Soy la reina del sexo oral y anal, así como se escucha, decía antes de hacer un ruido con sus labios bien apretados en forma de besos. Así era la forma de hacerme reír cuando tenía mis pesadillas geométricas. Sudorosas y febriles, sentía que corría por montañas hechas de líneas, me enfrentaba a paradojas abstractas e indescriptibles imágenes oníricas.
Ella sí lo hacía, era prostituta, pero la amistad permitía esas indiscreciones sin juicios. Tampoco yo recibía consejos, sin importar las desventuras o torpezas que no escaseaban. A los 19 años errar es un deber etílico que cumplía a cabalidad.
Ella también se reía cuando le conté que partí el vidrio del carro de mi novia porque dejé la llave dentro cuando entramos al motel, mientras ella le decía al papá que la habían tratado de robar en la universidad o cuando le robé el dinero que tenía escondido mi mamá para organizar una fiesta con mis amigos aunque ella lo necesitaba para pagar el abogado del divorcio.
Era sólo material para tejer redes de complicidad, la inextricable malla de confianza que nos haría potenciales archienemigos. Así sabía yo de Aisha, su hija de cinco años, que desconocía como toda su familia su secreto oficio sexual. Oficialmente ella vendía juguetes sexuales, que le quedaba más coherente que hacerse pasar por secretaria de una firma de abogados o asistente odontológica.
Nuestra amistad causaba escándalo y envidia, como debe ser una muy buena amistad. Las cosas verdaderamente buenas tienen que tener ese halo maligno, lucir prohibidas o incorrectas, deseables en secreto.
Hablábamos todos los días por teléfono, varias veces al día, por al menos treinta minutos. Hablábamos sin parar al salir a comer, disparándole a zombies en un videojuego y sin parar incluso en el cine, causando a veces que nos sacaran forzosamente de salas llenas para nuestra rabiosa indignación.
Nos vaciábamos de nuestros demonios, oscuros y asquerosos, para llenarnos de los globos pasteles que nos parecía los fantasmas del otro.
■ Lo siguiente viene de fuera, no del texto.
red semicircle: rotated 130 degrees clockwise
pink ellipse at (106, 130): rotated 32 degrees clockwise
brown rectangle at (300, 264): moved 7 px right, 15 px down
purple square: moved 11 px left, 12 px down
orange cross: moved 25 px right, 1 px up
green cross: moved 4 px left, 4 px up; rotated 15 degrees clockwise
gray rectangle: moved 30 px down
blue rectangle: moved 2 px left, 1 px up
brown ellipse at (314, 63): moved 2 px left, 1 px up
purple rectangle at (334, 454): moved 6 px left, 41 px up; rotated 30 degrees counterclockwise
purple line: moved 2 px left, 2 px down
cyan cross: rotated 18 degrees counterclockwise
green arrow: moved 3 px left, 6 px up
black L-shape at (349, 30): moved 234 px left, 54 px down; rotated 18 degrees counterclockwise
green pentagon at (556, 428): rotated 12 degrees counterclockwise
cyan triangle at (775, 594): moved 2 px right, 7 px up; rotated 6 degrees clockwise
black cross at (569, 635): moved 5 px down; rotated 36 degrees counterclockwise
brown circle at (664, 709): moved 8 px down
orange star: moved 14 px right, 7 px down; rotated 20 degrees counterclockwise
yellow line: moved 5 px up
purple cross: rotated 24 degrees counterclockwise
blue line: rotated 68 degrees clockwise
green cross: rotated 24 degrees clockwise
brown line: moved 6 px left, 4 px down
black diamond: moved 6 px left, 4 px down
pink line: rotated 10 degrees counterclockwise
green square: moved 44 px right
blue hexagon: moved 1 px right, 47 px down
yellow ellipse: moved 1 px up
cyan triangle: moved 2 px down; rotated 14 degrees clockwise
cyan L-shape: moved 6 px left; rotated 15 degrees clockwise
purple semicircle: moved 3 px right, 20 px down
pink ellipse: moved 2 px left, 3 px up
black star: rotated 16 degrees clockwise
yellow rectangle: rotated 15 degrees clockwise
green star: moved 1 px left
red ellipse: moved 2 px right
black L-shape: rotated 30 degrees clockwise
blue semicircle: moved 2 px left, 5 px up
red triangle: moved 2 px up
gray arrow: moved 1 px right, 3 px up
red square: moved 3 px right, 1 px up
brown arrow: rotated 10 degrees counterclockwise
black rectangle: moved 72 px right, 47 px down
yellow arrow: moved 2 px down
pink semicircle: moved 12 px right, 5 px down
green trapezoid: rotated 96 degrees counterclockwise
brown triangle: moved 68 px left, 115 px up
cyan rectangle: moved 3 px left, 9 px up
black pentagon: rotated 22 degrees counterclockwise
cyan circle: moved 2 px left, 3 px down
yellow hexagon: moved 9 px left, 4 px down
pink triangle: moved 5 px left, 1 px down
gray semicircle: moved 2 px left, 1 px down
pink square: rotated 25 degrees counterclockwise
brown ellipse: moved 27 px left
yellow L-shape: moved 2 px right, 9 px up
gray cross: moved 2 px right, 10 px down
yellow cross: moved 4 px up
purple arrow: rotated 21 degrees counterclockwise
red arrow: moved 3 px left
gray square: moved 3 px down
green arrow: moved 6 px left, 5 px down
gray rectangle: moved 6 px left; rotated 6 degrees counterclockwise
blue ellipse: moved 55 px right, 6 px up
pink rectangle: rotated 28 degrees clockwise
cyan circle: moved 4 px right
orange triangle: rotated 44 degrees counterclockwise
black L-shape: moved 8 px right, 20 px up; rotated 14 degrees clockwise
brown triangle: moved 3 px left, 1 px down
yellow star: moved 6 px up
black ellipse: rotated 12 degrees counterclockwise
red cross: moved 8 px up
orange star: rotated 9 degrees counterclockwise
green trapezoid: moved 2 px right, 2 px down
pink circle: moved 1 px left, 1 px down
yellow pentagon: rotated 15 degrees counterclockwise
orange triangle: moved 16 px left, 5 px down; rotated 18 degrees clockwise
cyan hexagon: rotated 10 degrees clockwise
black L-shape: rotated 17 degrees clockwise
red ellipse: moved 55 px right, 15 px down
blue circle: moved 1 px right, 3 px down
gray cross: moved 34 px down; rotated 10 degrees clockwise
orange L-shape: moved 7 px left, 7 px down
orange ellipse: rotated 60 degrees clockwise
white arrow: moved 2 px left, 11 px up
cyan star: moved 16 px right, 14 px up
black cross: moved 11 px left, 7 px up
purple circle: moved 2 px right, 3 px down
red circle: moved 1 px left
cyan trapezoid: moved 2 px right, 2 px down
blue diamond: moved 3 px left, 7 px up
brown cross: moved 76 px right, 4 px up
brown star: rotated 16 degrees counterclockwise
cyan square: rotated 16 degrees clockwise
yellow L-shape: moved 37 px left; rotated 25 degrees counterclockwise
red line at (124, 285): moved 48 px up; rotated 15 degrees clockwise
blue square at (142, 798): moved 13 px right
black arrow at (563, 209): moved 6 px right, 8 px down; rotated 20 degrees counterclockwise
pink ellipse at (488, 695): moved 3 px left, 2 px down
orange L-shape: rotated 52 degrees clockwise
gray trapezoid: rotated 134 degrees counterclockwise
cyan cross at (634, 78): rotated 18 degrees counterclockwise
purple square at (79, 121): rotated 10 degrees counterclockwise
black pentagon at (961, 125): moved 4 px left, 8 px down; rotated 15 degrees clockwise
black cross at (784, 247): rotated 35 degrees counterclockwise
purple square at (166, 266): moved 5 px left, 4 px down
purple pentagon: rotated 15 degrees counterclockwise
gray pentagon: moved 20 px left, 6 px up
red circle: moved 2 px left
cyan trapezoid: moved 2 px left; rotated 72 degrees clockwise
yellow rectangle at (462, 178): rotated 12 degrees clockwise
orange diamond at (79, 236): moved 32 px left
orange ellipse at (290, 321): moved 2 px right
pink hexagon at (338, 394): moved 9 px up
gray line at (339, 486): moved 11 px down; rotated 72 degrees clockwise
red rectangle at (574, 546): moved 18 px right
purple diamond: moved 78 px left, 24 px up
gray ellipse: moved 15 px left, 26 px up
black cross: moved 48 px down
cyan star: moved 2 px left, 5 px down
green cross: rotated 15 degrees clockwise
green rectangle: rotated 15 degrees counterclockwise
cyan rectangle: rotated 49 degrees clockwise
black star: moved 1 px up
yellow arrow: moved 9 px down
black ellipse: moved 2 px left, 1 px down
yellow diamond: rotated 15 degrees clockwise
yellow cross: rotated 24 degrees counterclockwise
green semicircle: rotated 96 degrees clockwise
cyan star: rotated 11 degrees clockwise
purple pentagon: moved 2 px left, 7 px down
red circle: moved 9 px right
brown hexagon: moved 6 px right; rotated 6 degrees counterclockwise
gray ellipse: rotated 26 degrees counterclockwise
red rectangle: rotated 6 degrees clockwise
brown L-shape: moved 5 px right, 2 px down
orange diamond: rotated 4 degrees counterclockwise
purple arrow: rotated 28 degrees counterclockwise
Frente a frente, la primera vez que salían era todo solidaridad reflexiva, convirtiéndose en cómplices risitas al recordarlos minutos antes de dormir esa misma noche o meses después en otra de las infinitas conversaciones.
Un día me mudé de ciudad. La despedida fue absoluta negación, una salida como siempre, recordando los monstruos del ayer que mutaron en chistes personales. Pasamos de las llamadas al correo electrónico porque mis horarios habían cambiado. Empezamos a chatear de noche, hasta tarde, emulando lo que hacíamos antes.
Otro día salí hasta tarde con nuevos amigos, luego una pareja nueva. Un rompimiento trajo otro, un par de veces porque descubrieron que robé algo en sus casas que luego encontraron revendido cerca de mi casa. En los intervalos volvía mi amistad secreta con mi amiga puta. Así me exigió llamarla después que me negué a volver a casa por vacaciones para volver a vernos. Dijo las cosas detestables por las que nos encanta disculparnos después.
Puta, reina del sexo anal y oral, pero que nunca probé, que jamás me ofreciste, por donde todos se saciaron, te violaron a gusto menos yo, que nunca te gusté.
Así no me habló más nunca, así no tuvo que extrañarme cuando me desaparecieron.